Depending on your opcode syntax, another idea might be - when you encounter the macro definition while parsing, generate the opcodes, but put placeholders in place of the arguments. Then when the parser encounter calls to the macro, generate the code for evaluating the arguments, and insert that code in place of the placeholders in the pre-generated macro code.
You must tokenize your input before starting this kind of process. (I can't recommend the famous Dragon Book highly enough - even the ancient edition stood the test of time, the updated 2006 version looks great). Compiling is the sort of job that's best split up into smaller phases: if your first phase performs lexical analysis into tokens, splitting lines into keywords, identifiers, constants, and so on, then it's much simpler to find the references to macros and look them up in a symbol table. (It's also relatively easier to use a tool like lex or flex or one of their modern equivalents to do this job for you, than to attempt to do it from scratch).

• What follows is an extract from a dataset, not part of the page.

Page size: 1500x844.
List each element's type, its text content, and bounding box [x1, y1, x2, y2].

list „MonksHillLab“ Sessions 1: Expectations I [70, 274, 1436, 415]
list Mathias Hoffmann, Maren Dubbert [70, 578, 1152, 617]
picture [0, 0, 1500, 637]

The 'clue' seems to be if the code has more number of macros then the code generation takes so much of time. That sounds like the process is linear in the number of macros, which is certainly too much. I'm assuming this process occurs one line at a time (if your language allows that, obviously that has enormous value, since you don't need to treat the program as one huge string), and the pseudocode looks something like
for(each line in the program)
{
for(each macro definition)
{
test if the macro appears;
perform replacement if needed;
}
}
That clearly scales with the number of macro definitions.

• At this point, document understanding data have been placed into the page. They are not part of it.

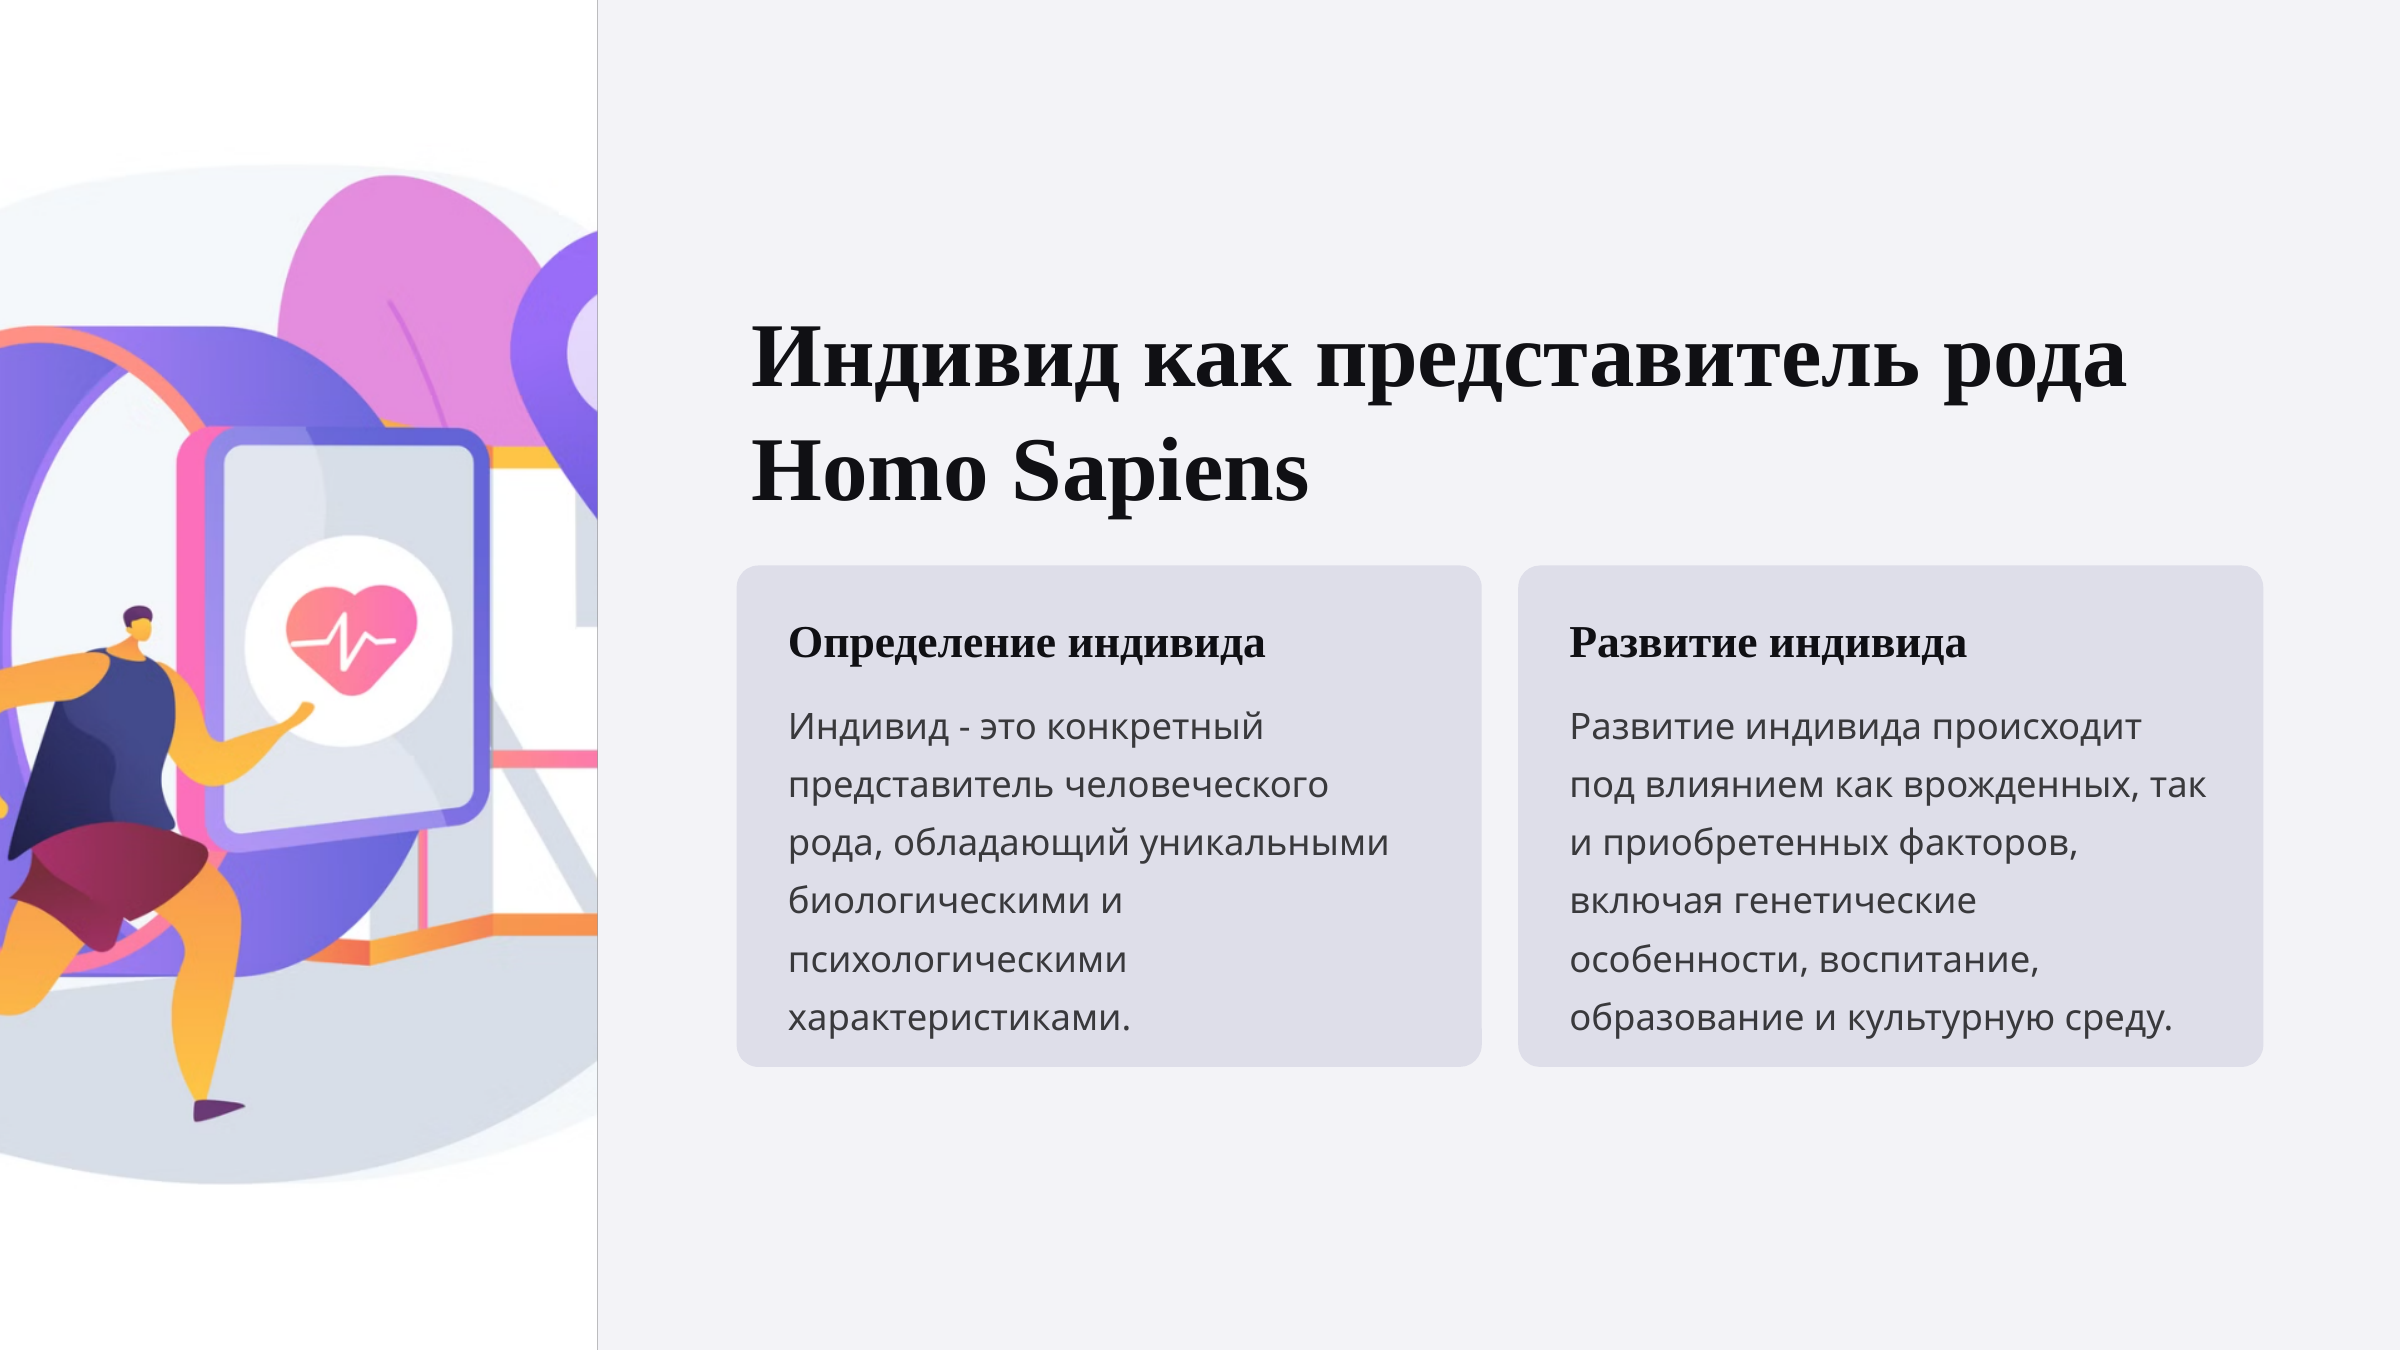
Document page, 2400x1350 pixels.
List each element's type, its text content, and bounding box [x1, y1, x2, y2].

text_box [736, 565, 1482, 1067]
text_box [1518, 565, 2264, 1067]
text_box Индивид - это конкретный представитель человеческого рода, обладающий уникальными биологическими и психологическими характеристиками. [773, 680, 1446, 1031]
picture [0, 0, 599, 1350]
text_box [599, 0, 2400, 1350]
text_box Индивид как представитель рода Homo Sapiens [736, 282, 2264, 511]
text_box Развитие индивида происходит под влиянием как врожденных, так и приобретенных факторов, включая генетические особенности, воспитание, образование и культурную среду. [1554, 680, 2227, 1031]
text_box Развитие индивида [1554, 601, 2011, 659]
text_box Определение индивида [773, 601, 1295, 659]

With tokenization, it looks something like this:
for(each line in the program)
{
tokenize the line;
for(each token in the line)
{
switch(based on the token type)
{
case(an identifier)
lookup the identifier in the table of macro names;
perform replacement as necessary;
....
}
}
}
which scales mostly with the size of the program (not the number of definitions) - the symbol table lookup can of course be done with more optimal data structures than looping through them all, so that no longer becomes the significant factor. That second step is something that again programs like yacc and bison (and their more modern variants) can happily generate code to do.
afterthought: when parsing the macro definitions, you can store those as a token stream as well, and mark the identifiers that are the 'placeholder' names for parameter replacement. When expanding a macro, switch to that token stream. (Again, something things like flex can easily do).